How to Read a Profit & Loss Statement

Your Profit & Loss statement (P&L) is the scorecard for your business. It tells you whether you are making money, how much, and where. But many business owners look at their P&L and see a wall of numbers. This guide breaks down every line, explains what to watch for, and shows you how to use it to make better decisions.

Profit and Loss statement showing revenue, expenses, and net profit lines
A well-structured P&L shows revenue at the top, expenses in the middle, and your net profit at the bottom.

The Structure of a P&L Statement

A P&L follows a consistent structure: Revenue at the top, then costs subtracted in layers to arrive at Net Profit at the bottom. Each layer tells a different story about your business performance.

Revenue - the top line

Total sales before any costs are subtracted. Revenue is recognized when earned (when you deliver), not when cash is received. A business with $500,000 in revenue may only have $350,000 in the bank if clients owe the rest.

Cost of Goods Sold (COGS)

Direct costs of producing your product or delivering your service. For product businesses: raw materials and direct labor. For service businesses: direct staff hours and subcontractor costs. Gross Profit = Revenue minus COGS.
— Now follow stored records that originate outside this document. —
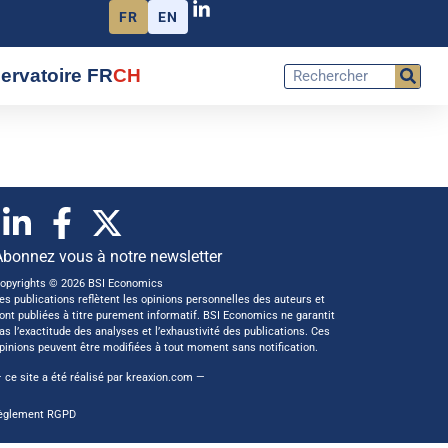
FR
EN
ervatoire FR
CH
Abonnez vous à notre newsletter
opyrights © 2026 BSI Economics
es publications reflètent les opinions personnelles des auteurs et
ont publiées à titre purement informatif. BSI Economics ne garantit
as l’exactitude des analyses et l’exhaustivité des publications. Ces
pinions peuvent être modifiées à tout moment sans notification.
 ce site a été réalisé par
kreaxion.com
—
èglement RGPD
Gross Profit and Gross Margin

Gross Margin % = (Gross Profit / Revenue) × 100. A 60% gross margin means for every $100 of revenue, $60 remains after direct costs. Benchmarks vary: SaaS 70–80%+, retail 30–50%, professional services 50–70%.

P&L walkthrough

Revenue:               $420,000  (100%)
Cost of Goods Sold:   ($168,000)  (40%)
─────────────────────────────────
Gross Profit:          $252,000   (60%)

Payroll:               ($95,000)
Rent:                  ($24,000)
Marketing:             ($32,000)
Software:               ($8,400)
Other:                 ($12,600)
─────────────────────────────────
Operating Profit:       $80,000   (19%)
Interest expense:       ($6,500)
─────────────────────────────────
Profit before tax:      $73,500
Income tax:            ($18,375)
─────────────────────────────────
Net Profit:             $55,125   (13.1%)

Operating Expenses and Operating Profit

Operating expenses (OpEx) are the overhead costs of running the business: payroll, rent, marketing, software, insurance, legal fees. These are incurred regardless of sales volume. Gross Profit minus OpEx = Operating Profit (EBIT - Earnings Before Interest and Tax).

Key Takeaway

Operating Profit tells you how profitable your business is from its core operations, before financing decisions and tax. It is the best measure of operational efficiency.

Bar chart comparing monthly revenue and expenses over 12 months with upward trend
Comparing revenue and expenses month by month quickly reveals whether your business is trending in the right direction.

Interest, Tax, and Net Profit

Below Operating Profit, subtract interest expense on debt to get Profit Before Tax. Then subtract income tax to arrive at Net Profit - the "bottom line." This is what remains for you as the owner: to reinvest, draw as salary or dividends, or retain in the business.

EBITDA - why investors focus on it

EBITDA (Earnings Before Interest, Tax, Depreciation, and Amortization) strips out financing, tax, and accounting decisions. It is a proxy for cash generation from operations. Many business valuations are based on 3–8x EBITDA for small businesses, higher for high-growth companies.

How to Use Your P&L to Make Better Decisions

A P&L is most useful when compared: against the same period last year (trend analysis), against your budget (variance analysis), and against industry benchmarks. Ask: Is gross margin improving or declining? Which expense categories are growing faster than revenue? Is there a month where profit dropped unexpectedly - and why?

Operating leverage

If revenue grows by 20% but operating expenses grow by only 10%, your operating margin expands. This is operating leverage - the hallmark of a scalable business. If expenses grow at the same rate as revenue, you are not scaling efficiently.

Key Takeaway

Review your P&L monthly, not just at year-end. A monthly review takes 30 minutes and catches problems when they are still fixable.